As Goldman sees things, the demographic decline that once drained vitality is now creating a 'virtuous cycle' of tightening labor markets, increased worker bargaining power and more investment in productivity-enhancing tech. These trends are helping prop up the economy even as it weathers a shock from the U.S.-led trade war.
When Japan's population peaked in the late 2000s, the country initially offset the decline by drawing more women and older people into the workforce. Rising participation helped mask demographic pressures and kept wages subdued. Now, Japan is running out of workers to tap, and scarcity is finally exerting upward pressure on wages, a boon for the remaining labor force.
But rather than just grumbling about the lack of workers, businesses are finding ways to use fewer of them. From software to machines — here's where AI and robotics can really lend a hand — productivity has gone up in Japan's most labor-starved sectors, with corporate profits hitting record highs in fiscal 2024.
Recent performance doesn't guarantee long-term results, as the report cautions. Still, the Japan scenario seems a more promising path forward than further natalist nudges. Hungary's lavish baby bonuses and generous parental benefits in Scandinavia have barely budged birth rates, proving again that you can't fight a values-based war with economic weapons. Cash-for-kids advocates Musk and JD Vance would protest, but no financially feasible subsidy can compete with 21st-century attitudes about families, career priorities and life goals. A survey by Pew Research Center this month finds that younger Americans report wanting dramatically fewer children than even just a decade ago.
Even if we do find ways to boost marriage rates and fertility at the margins, bigger changes would require a massive cultural shift. The religiously observant maintain higher birth rates; a Gen Z faith revival might prompt a revival in fecundity. People with higher incomes are having more children lately; an AI-led economic boom might build on this trend. And you never know, some futurists think a Muskian breakthrough in space travel might rekindle a sense of purpose for those eager to populate the new colonies.
These are fun scenarios to contemplate, but they offer little guidance to policymakers grappling with population trends staring them in the face right now. Accepting a Japan-like fate as a manageable result might encourage policies that help better adjust to it.

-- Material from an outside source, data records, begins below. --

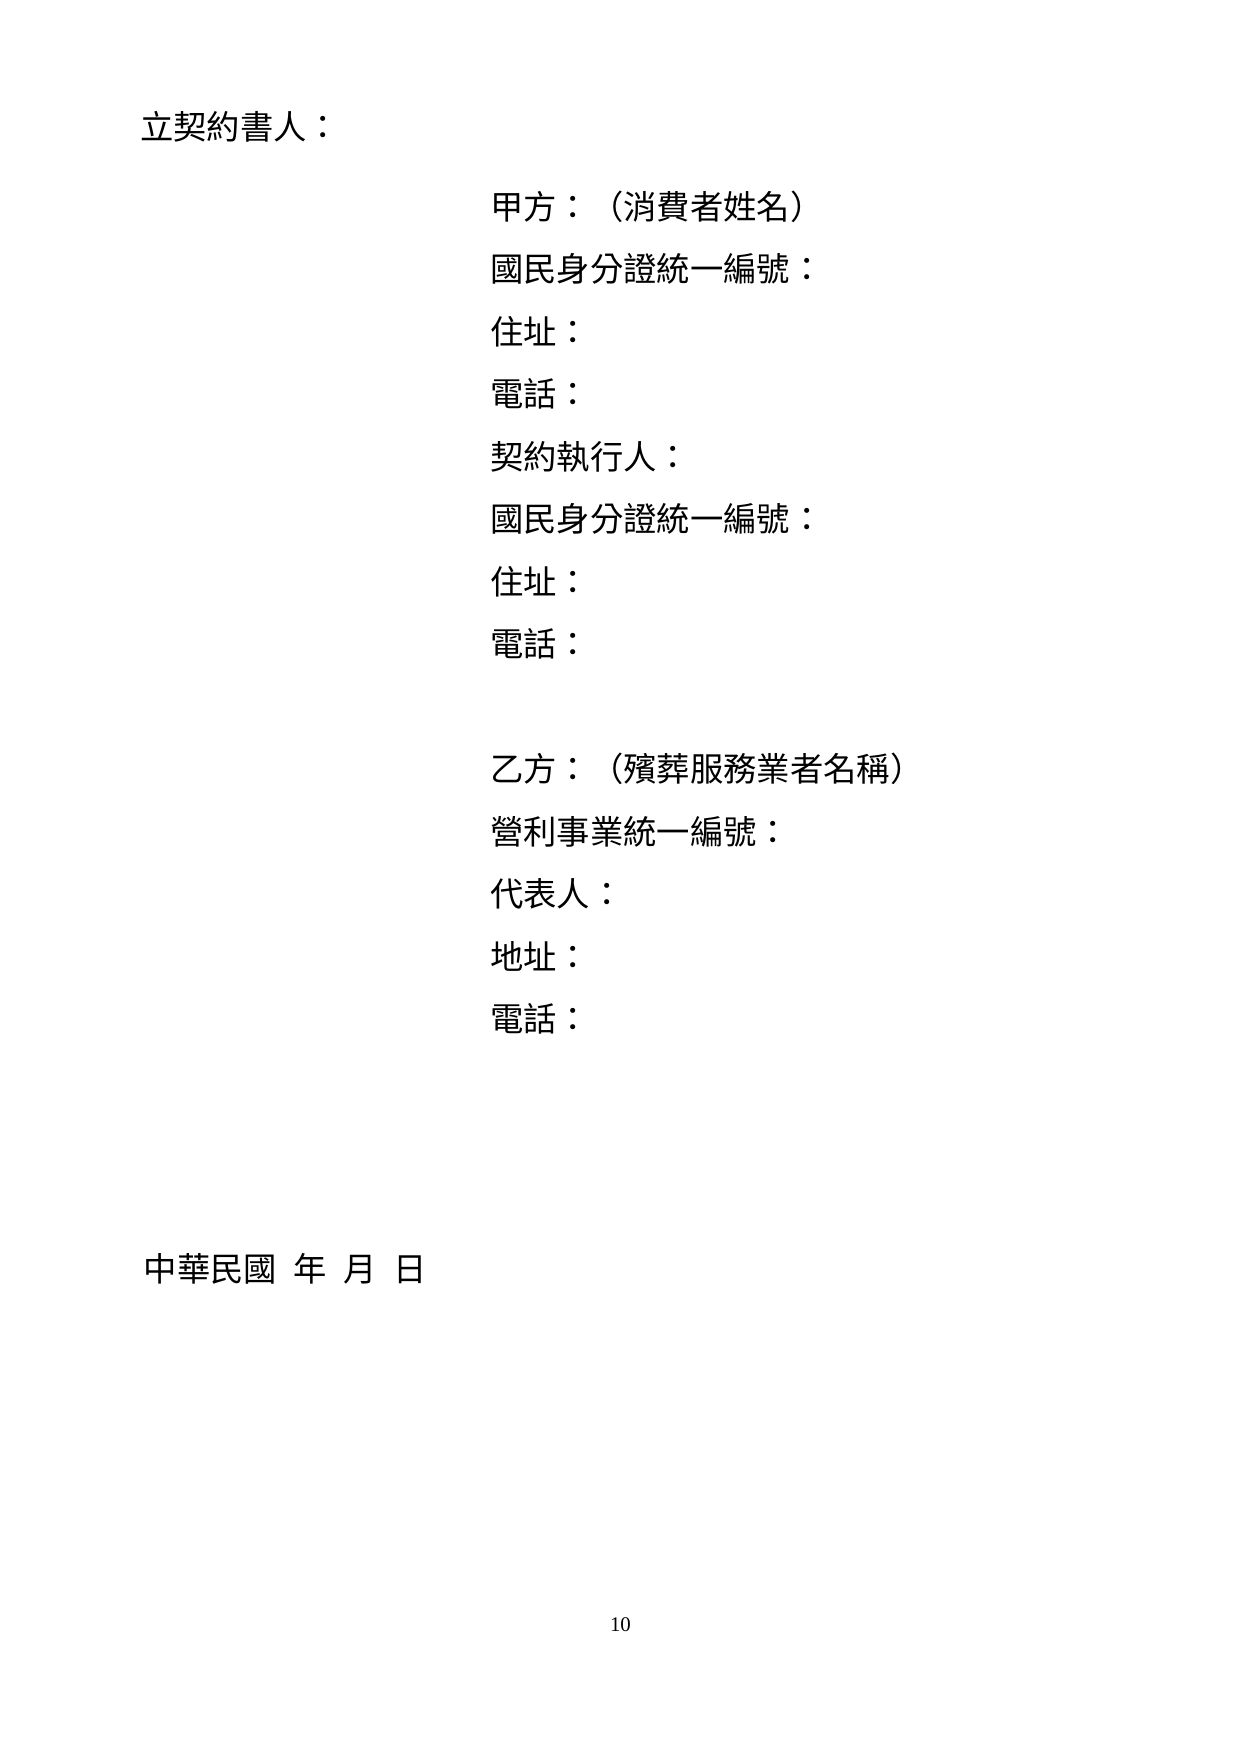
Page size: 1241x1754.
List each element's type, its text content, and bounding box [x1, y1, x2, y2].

text 立契約書人： [106, 100, 1134, 149]
text 住址： [106, 288, 1134, 350]
text 國民身分證統一編號： [106, 225, 1134, 288]
text 電話： [106, 600, 1134, 663]
text 電話： [106, 975, 1134, 1038]
text 乙方：（殯葬服務業者名稱） [106, 725, 1134, 788]
text 國民身分證統一編號： [106, 475, 1134, 538]
text 契約執行人： [106, 413, 1134, 475]
text 代表人： [106, 850, 1134, 913]
text 甲方：（消費者姓名） [106, 163, 1134, 225]
text 中華民國 年 月 日 [144, 1225, 1096, 1288]
text 地址： [106, 913, 1134, 975]
text 營利事業統一編號： [106, 788, 1134, 850]
text 電話： [106, 350, 1134, 413]
text 住址： [106, 538, 1134, 600]
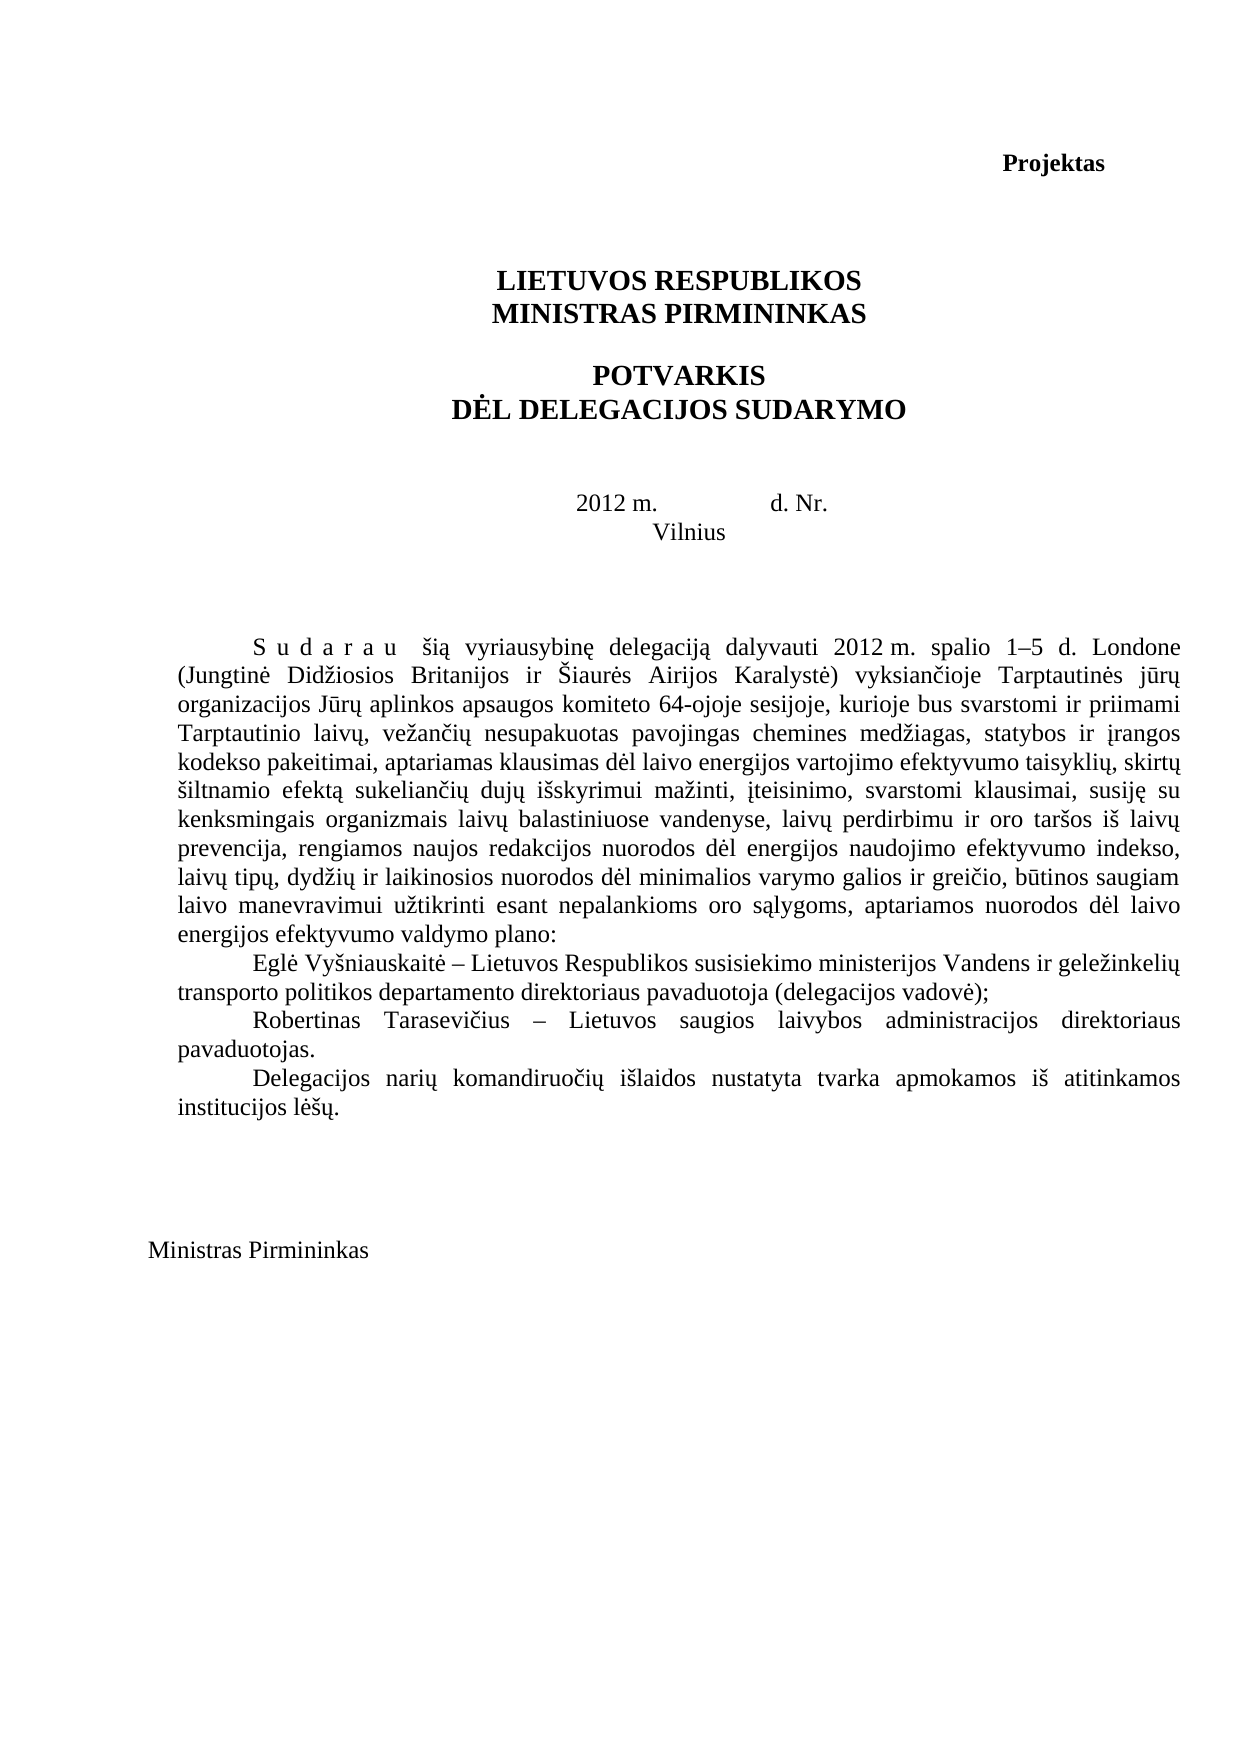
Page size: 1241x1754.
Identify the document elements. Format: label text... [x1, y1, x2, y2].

text DĖL DELEGACIJOS SUDARYMO [177, 392, 1181, 426]
text Robertinas Tarasevičius – Lietuvos saugios laivybos administracijos direktoriaus pavaduotojas. [177, 1005, 1181, 1063]
text LIETUVOS RESPUBLIKOS [177, 263, 1181, 296]
text 2012 m. d. Nr. [177, 488, 1181, 517]
text Vilnius [177, 517, 1181, 545]
text Projektas [927, 148, 1181, 176]
text Delegacijos narių komandiruočių išlaidos nustatyta tvarka apmokamos iš atitinkamos institucijos lėšų. [177, 1063, 1181, 1120]
text Ministras Pirmininkas [148, 1235, 1181, 1264]
text MINISTRAS PIRMININKAS [177, 296, 1181, 330]
text Sudarau šią vyriausybinę delegaciją dalyvauti 2012 m. spalio 1–5 d. Londone (Jungtinė Didžiosios Britanijos ir Šiaurės Airijos Karalystė) vyksiančioje Tarptautinės jūrų organizacijos Jūrų aplinkos apsaugos komiteto 64-ojoje sesijoje, kurioje bus svarstomi ir priimami Tarptautinio laivų, vežančių nesupakuotas pavojingas chemines medžiagas, statybos ir įrangos kodekso pakeitimai, aptariamas klausimas dėl laivo energijos vartojimo efektyvumo taisyklių, skirtų šiltnamio efektą sukeliančių dujų išskyrimui mažinti, įteisinimo, svarstomi klausimai, susiję su kenksmingais organizmais laivų balastiniuose vandenyse, laivų perdirbimu ir oro taršos iš laivų prevencija, rengiamos naujos redakcijos nuorodos dėl energijos naudojimo efektyvumo indekso, laivų tipų, dydžių ir laikinosios nuorodos dėl minimalios varymo galios ir greičio, būtinos saugiam laivo manevravimui užtikrinti esant nepalankioms oro sąlygoms, aptariamos nuorodos dėl laivo energijos efektyvumo valdymo plano: [177, 632, 1181, 948]
text POTVARKIS [177, 358, 1181, 392]
text Eglė Vyšniauskaitė – Lietuvos Respublikos susisiekimo ministerijos Vandens ir geležinkelių transporto politikos departamento direktoriaus pavaduotoja (delegacijos vadovė); [177, 948, 1181, 1005]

We could emphasize productivity — the business investment provisions in the Senate tax bill would help here, but so would retooling immigration to focus on letting in the smartest, highest-achieving workers. We could encourage a labor market that maximizes mobility so the right person is in the right job in the right place, perhaps by easing occupational licensing requirements and providing vouchers for job relocation. And there's no time like the present to reform pension systems to reflect the new reality of longer lives and shrinking workforces.
If a country that's considered an archetype of demographic decline can go gently into that good night, so, too, might the United States and other rich countries. Like the willow in the wind, better to go with the flow than fight against it.